The Foreign Corrupt Practices Act (FCPA) is back in the news. The Securities and Exchange Commission has a specialized unit established to enhance the SEC’s enforcement of the FCPA, and the SEC reports that it has brought more than 30 FCPA enforcement actions since the start of 2010. Moreover, as my colleagues Shawn M. Wright and James R. Billings-Kang recently wrote in The National Law Journal, the United States Department of Justice has over 150 open FCPA investigations and together the SEC and the DOJ netted approximately $1.8 billion in fines, penalties and disgorgement of profits in 2010 alone for FCPA violations.
Generally, the FCPA covers, among others, any company with securities registered under the Securities Exchange Act of 1934 and any company that is required to file reports under the Exchange Act or has its principal place of business in the United States.
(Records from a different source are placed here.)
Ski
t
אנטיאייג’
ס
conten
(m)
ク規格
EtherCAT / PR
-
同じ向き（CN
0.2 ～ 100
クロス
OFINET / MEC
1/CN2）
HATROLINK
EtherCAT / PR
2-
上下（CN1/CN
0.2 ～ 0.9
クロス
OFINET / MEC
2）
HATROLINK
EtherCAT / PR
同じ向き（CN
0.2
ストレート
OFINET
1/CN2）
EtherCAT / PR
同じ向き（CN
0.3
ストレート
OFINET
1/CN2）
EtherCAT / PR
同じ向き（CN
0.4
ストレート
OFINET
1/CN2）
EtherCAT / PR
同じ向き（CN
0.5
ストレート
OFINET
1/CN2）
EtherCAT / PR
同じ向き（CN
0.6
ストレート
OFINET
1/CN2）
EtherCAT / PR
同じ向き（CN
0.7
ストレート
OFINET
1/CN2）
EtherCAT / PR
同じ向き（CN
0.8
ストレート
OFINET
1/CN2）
The anti-bribery provisions of the FCPA prohibit corrupt payments to foreign officials for the purpose of procuring or maintaining business. The FCPA is extremely broad in its scope and determining exactly what is prohibited by the FCPA can be very difficult. Because the FCPA makes illegal many payments that individuals working in countries other than the United States may consider ordinary or customary, it can be particularly difficult to put a stop to the sorts of payments that may be covered by the FCPA, even where a company has a robust training and compliance program.
If your company has significant operations outside the United States, especially where those operations are in countries where unofficial payments or gifts are a regular part of the business culture, a risk factor about your company’s FCPA exposure is likely to be warranted.